Wright's show has lasted longer than any other on Channel Five. Its 9.15am slot means it is reliably supplied with mums, students, and the unemployed. But a few other key factors ensure its audience numbers are still rising, and explain why rumours abound that Richard Desmond, Channel Five's new owner, is keen to expand it.
It is more intellectually stimulating than the morning exhibitionism on ITV (Jeremy Vile, they call him), and genuinely belongs to the viewers. Wright describes the format as a radio phone-in show on television, and his scripts are laden with the assertion to camera "It's your show, not theirs [referring to the panellists]". That breeds loyalty, and trust.

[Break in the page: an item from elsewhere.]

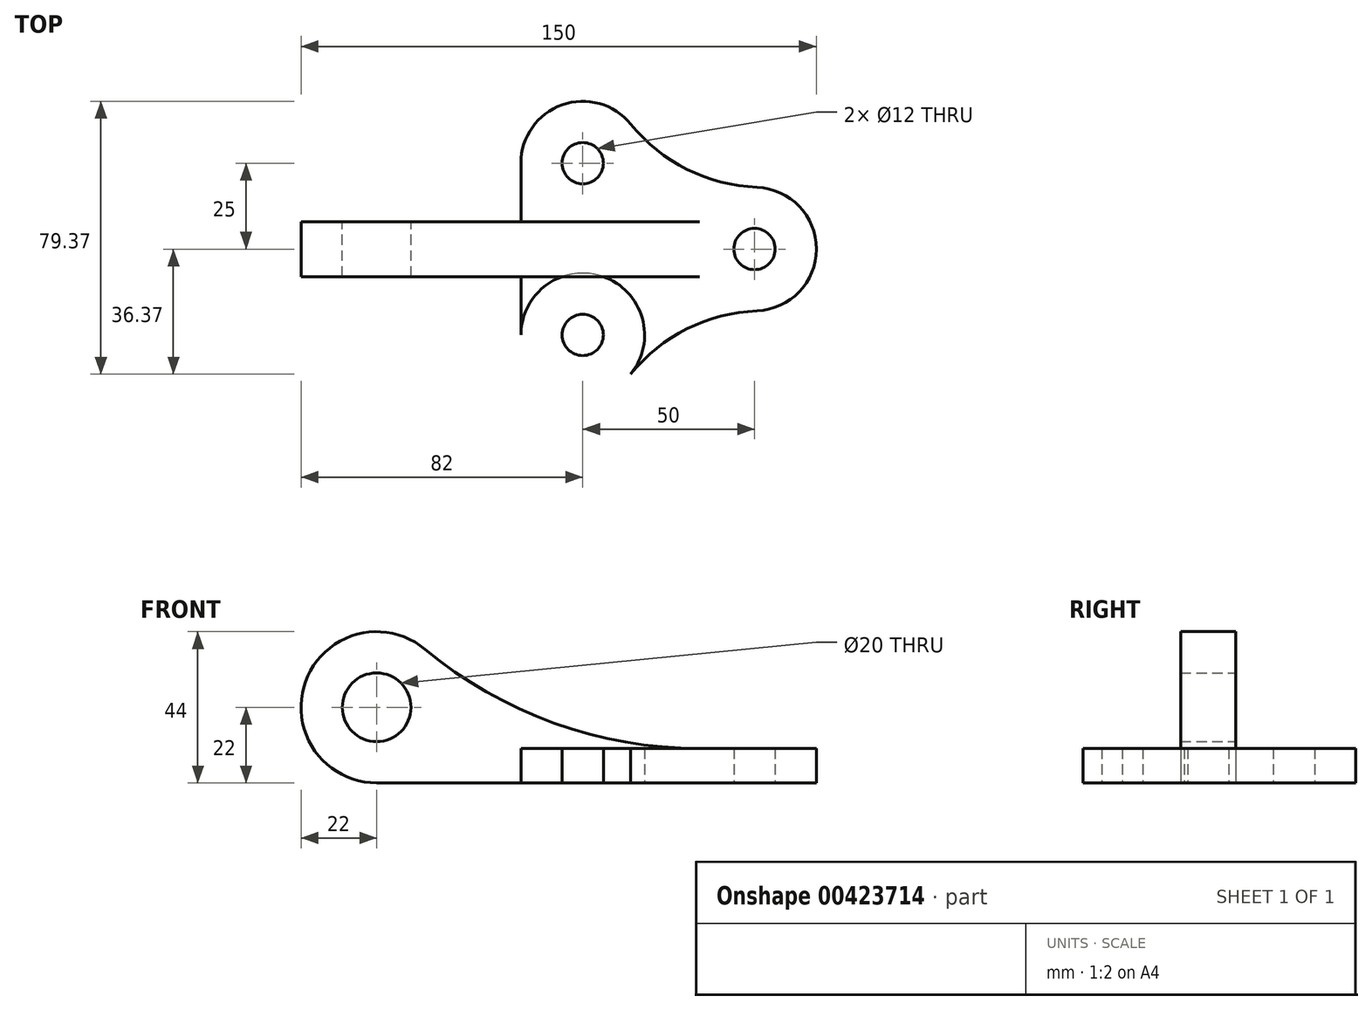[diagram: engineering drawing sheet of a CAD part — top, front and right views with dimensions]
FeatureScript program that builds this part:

Above all, there is Wright himself. Recently remarried, his background on The Sun's Bizarre desk, and then at the Mirror, gives the show genuine journalistic edge. It breaks scoops – aside from Leslie, it's notable that Goody and Galloway chose this show to "speak", having declined interviews elsewhere – and campaigns aggressively on Wright's pet hates.
He brings in big names largely through his other media work. Inside Out, which he presents on the BBC, is in its fourth year, and he spent two years presenting Radio 2's culture show The Weekender, during 21-hour Fridays. Having been a regular substitute for Adrian Chiles on The One Show, the surprise is that the BBC isn't getting more from him.
Wright himself feels that, despite the production talent, his show couldn't be converted into a regular prime-time slot without a bigger budget. Yet Desmond is known to want more from one of his most trusted brands. Britain's brightest daytime show, as Wright styles it, is probably about to get brighter yet.